Et soyez assuré que j’écris ici impassionnellement, sans rien d’altier, rien de ma personne, mais avec le désir de la soustraire. Je ne voudrais pas me départir de la réserve et retenue qu’il est bienséant de garder en parlant d’un art où l’on est en cause. Tout n’est pas vanité chez celui qui accepte ses propres dons avec curiosité reconnaissante, et sans aucune envie de ceux des autres : il se soumet docilement aux soins de la culture de ses facultés pour le plaisir d’en recueillir les fruits, et de les partager avec ceux qui les attendent et les aiment. Je poursuis donc le cours de ce récit pour eux, pour ceux qui m’approuveront dans la tâche et qui sauront voir aussi qu’elle est toute simple.

Lorsque je produisais autrefois des dessins et des lithographies, et que je publiais celles-ci, j’ai reçu bien des fois des lettres d’inconnus me disant leur attachement à cet art, et me révélant une émotion exaltée. Un d’eux m’avouait avoir été touché jusqu’aux sentiments religieux et en avoir reçu la foi.
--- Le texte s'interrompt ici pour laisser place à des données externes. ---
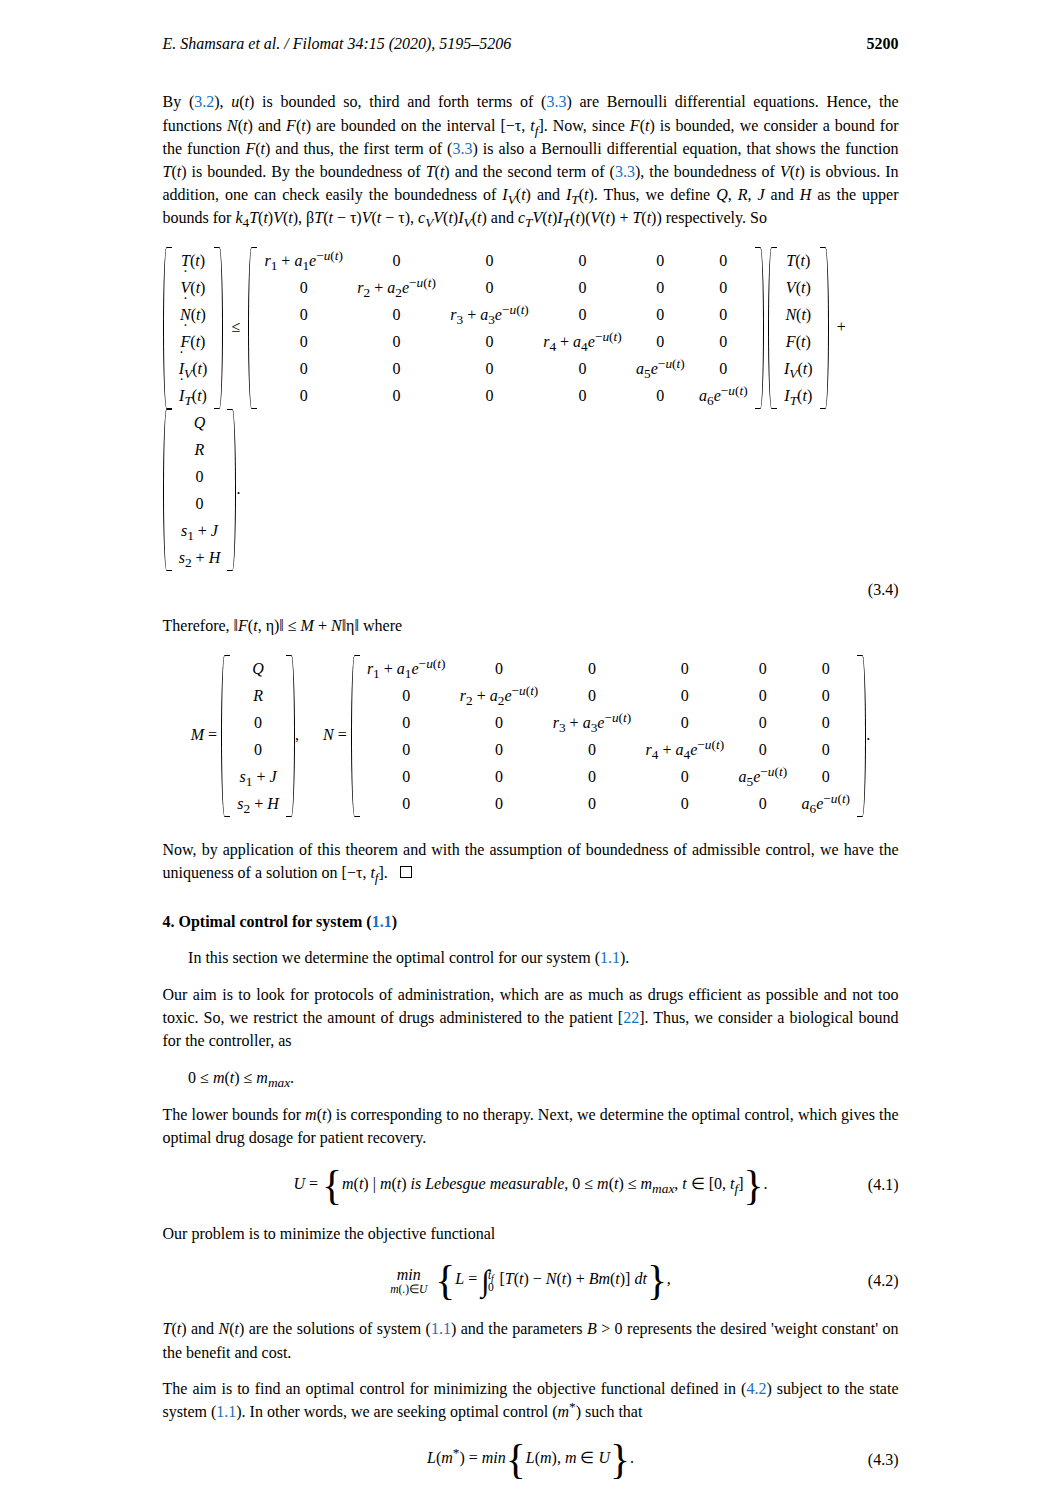E. Shamsara et al. / Filomat 34:15 (2020), 5195–5206 5200
By (3.2), u(t) is bounded so, third and forth terms of (3.3) are Bernoulli differential equations. Hence, the functions N(t) and F(t) are bounded on the interval [−τ, tf]. Now, since F(t) is bounded, we consider a bound for the function F(t) and thus, the first term of (3.3) is also a Bernoulli differential equation, that shows the function T(t) is bounded. By the boundedness of T(t) and the second term of (3.3), the boundedness of V(t) is obvious. In addition, one can check easily the boundedness of IV(t) and IT(t). Thus, we define Q, R, J and H as the upper bounds for k4T(t)V(t), βT(t − τ)V(t − τ), cV V(t)IV(t) and cT V(t)IT(t)(V(t) + T(t)) respectively. So
| T ( t ) |
| V ( t ) |
| N ( t ) |
| F ( t ) |
| I V ( t ) |
| I T ( t ) |
≤
| r 1 + a 1 e − u ( t ) | 0 | 0 | 0 | 0 | 0 |
| 0 | r 2 + a 2 e − u ( t ) | 0 | 0 | 0 | 0 |
| 0 | 0 | r 3 + a 3 e − u ( t ) | 0 | 0 | 0 |
| 0 | 0 | 0 | r 4 + a 4 e − u ( t ) | 0 | 0 |
| 0 | 0 | 0 | 0 | a 5 e − u ( t ) | 0 |
| 0 | 0 | 0 | 0 | 0 | a 6 e − u ( t ) |
| T ( t ) |
| V ( t ) |
| N ( t ) |
| F ( t ) |
| I V ( t ) |
| I T ( t ) |
+
| Q |
| R |
| 0 |
| 0 |
| s 1 + J |
| s 2 + H |
.
(3.4)
Therefore, ‖F(t, η)‖ ≤ M + N‖η‖ where
M =
| Q |
| R |
| 0 |
| 0 |
| s 1 + J |
| s 2 + H |
, N =
| r 1 + a 1 e − u ( t ) | 0 | 0 | 0 | 0 | 0 |
| 0 | r 2 + a 2 e − u ( t ) | 0 | 0 | 0 | 0 |
| 0 | 0 | r 3 + a 3 e − u ( t ) | 0 | 0 | 0 |
| 0 | 0 | 0 | r 4 + a 4 e − u ( t ) | 0 | 0 |
| 0 | 0 | 0 | 0 | a 5 e − u ( t ) | 0 |
| 0 | 0 | 0 | 0 | 0 | a 6 e − u ( t ) |
.
Now, by application of this theorem and with the assumption of boundedness of admissible control, we have the uniqueness of a solution on [−τ, tf].
4. Optimal control for system (1.1)
In this section we determine the optimal control for our system (1.1).
Our aim is to look for protocols of administration, which are as much as drugs efficient as possible and not too toxic. So, we restrict the amount of drugs administered to the patient [22]. Thus, we consider a biological bound for the controller, as
0 ≤ m(t) ≤ mmax.
The lower bounds for m(t) is corresponding to no therapy. Next, we determine the optimal control, which gives the optimal drug dosage for patient recovery.
U = {m(t) | m(t) is Lebesgue measurable, 0 ≤ m(t) ≤ mmax, t ∈ [0, tf]}.
(4.1)
Our problem is to minimize the objective functional
min m(.)∈U {L = ∫tf 0 [T(t) − N(t) + Bm(t)] dt},
(4.2)
T(t) and N(t) are the solutions of system (1.1) and the parameters B > 0 represents the desired 'weight constant' on the benefit and cost.
The aim is to find an optimal control for minimizing the objective functional defined in (4.2) subject to the state system (1.1). In other words, we are seeking optimal control (m*) such that
L(m*) = min{L(m), m ∈ U}.
(4.3)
Je ne sais si l’art a de tels pouvoirs; mais j’ai dû, dès lors, envisager moi-même avec plus d’égards certains de mes travaux, et particulièrement ceux que j’exécutais naguère à des heures de tristesse, de douleur, et pour cette raison-là plus expressifs sans doute. La tristesse, quand elle est sans cause, est peut-être une ferveur secrète, une sorte d’oraison que l’on dirait, confusément, pour quelque office, dans l’inconnu.
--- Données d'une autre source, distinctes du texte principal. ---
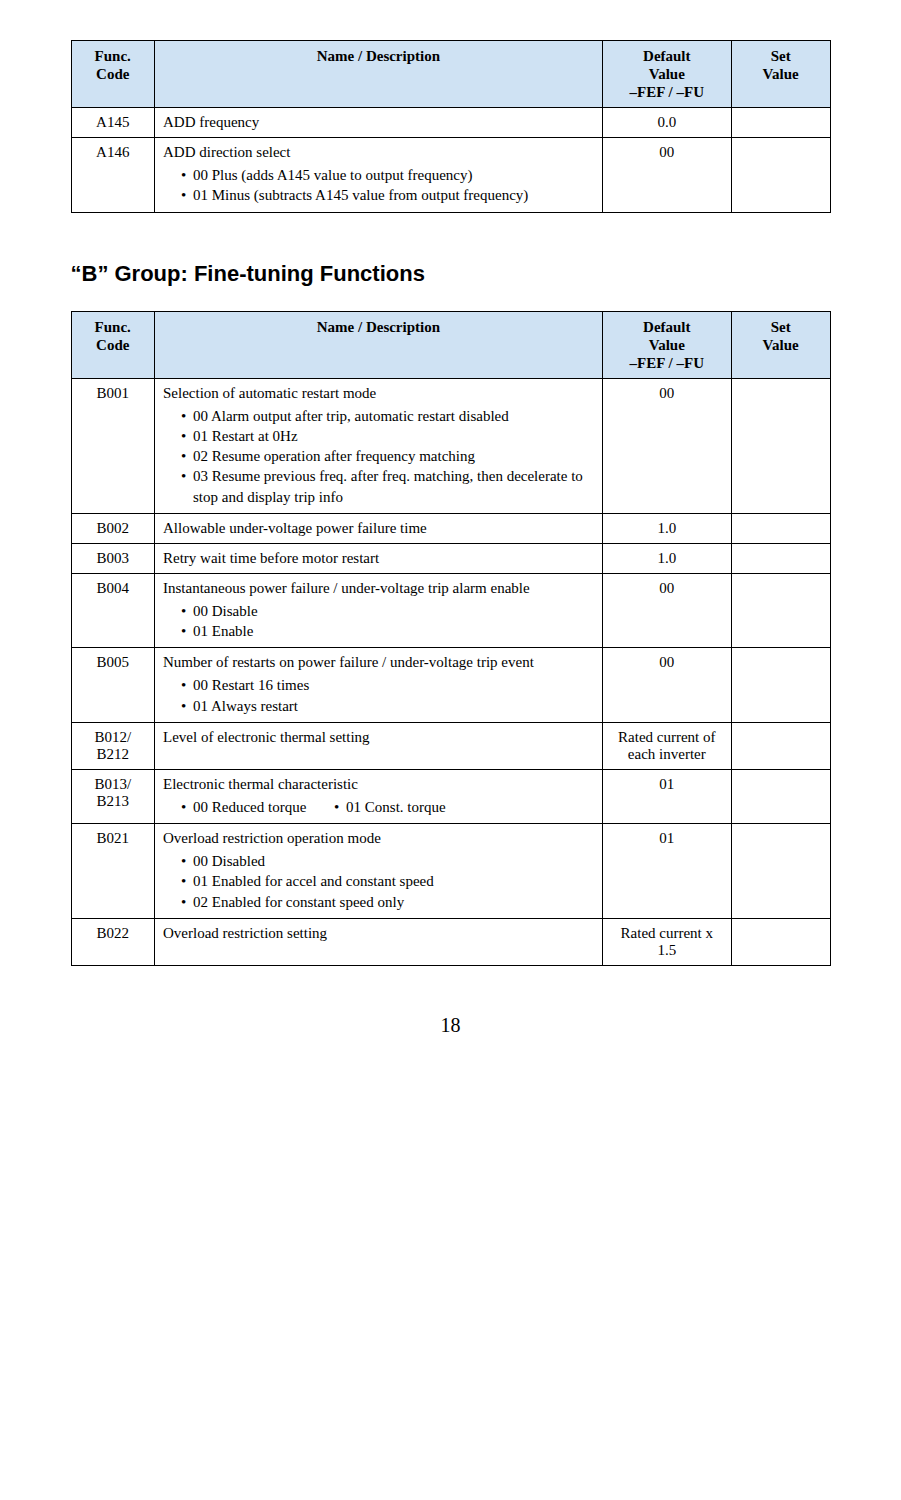| Func. Code | Name / Description | Default Value –FEF / –FU | Set Value |
| --- | --- | --- | --- |
| A145 | ADD frequency | 0.0 | |
| A146 | ADD direction select 00 Plus (adds A145 value to output frequency) 01 Minus (subtracts A145 value from output frequency) | 00 | |
“B” Group: Fine-tuning Functions
| Func. Code | Name / Description | Default Value –FEF / –FU | Set Value |
| --- | --- | --- | --- |
| B001 | Selection of automatic restart mode 00 Alarm output after trip, automatic restart disabled 01 Restart at 0Hz 02 Resume operation after frequency matching 03 Resume previous freq. after freq. matching, then decelerate to stop and display trip info | 00 | |
| B002 | Allowable under-voltage power failure time | 1.0 | |
| B003 | Retry wait time before motor restart | 1.0 | |
| B004 | Instantaneous power failure / under-voltage trip alarm enable 00 Disable 01 Enable | 00 | |
| B005 | Number of restarts on power failure / under-voltage trip event 00 Restart 16 times 01 Always restart | 00 | |
| B012/ B212 | Level of electronic thermal setting | Rated current of each inverter | |
| B013/ B213 | Electronic thermal characteristic 00 Reduced torque 01 Const. torque | 01 | |
| B021 | Overload restriction operation mode 00 Disabled 01 Enabled for accel and constant speed 02 Enabled for constant speed only | 01 | |
| B022 | Overload restriction setting | Rated current x 1.5 | |
18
J’ai donc regardé et scruté mes noirs, et c’est surtout dans les lithographies que ces noirs ont leur éclat intégral, leur éclat sans mélange, car les dessins au fusain que je fis avant elles, et depuis, furent toujours exécutés sur des papiers teintés de rose, ou jaune, quelquefois bleu, donnant là ma tendance ou les prémisses de la couleur dans laquelle je devais plus tard me complaire et me laisser envahir de délectation.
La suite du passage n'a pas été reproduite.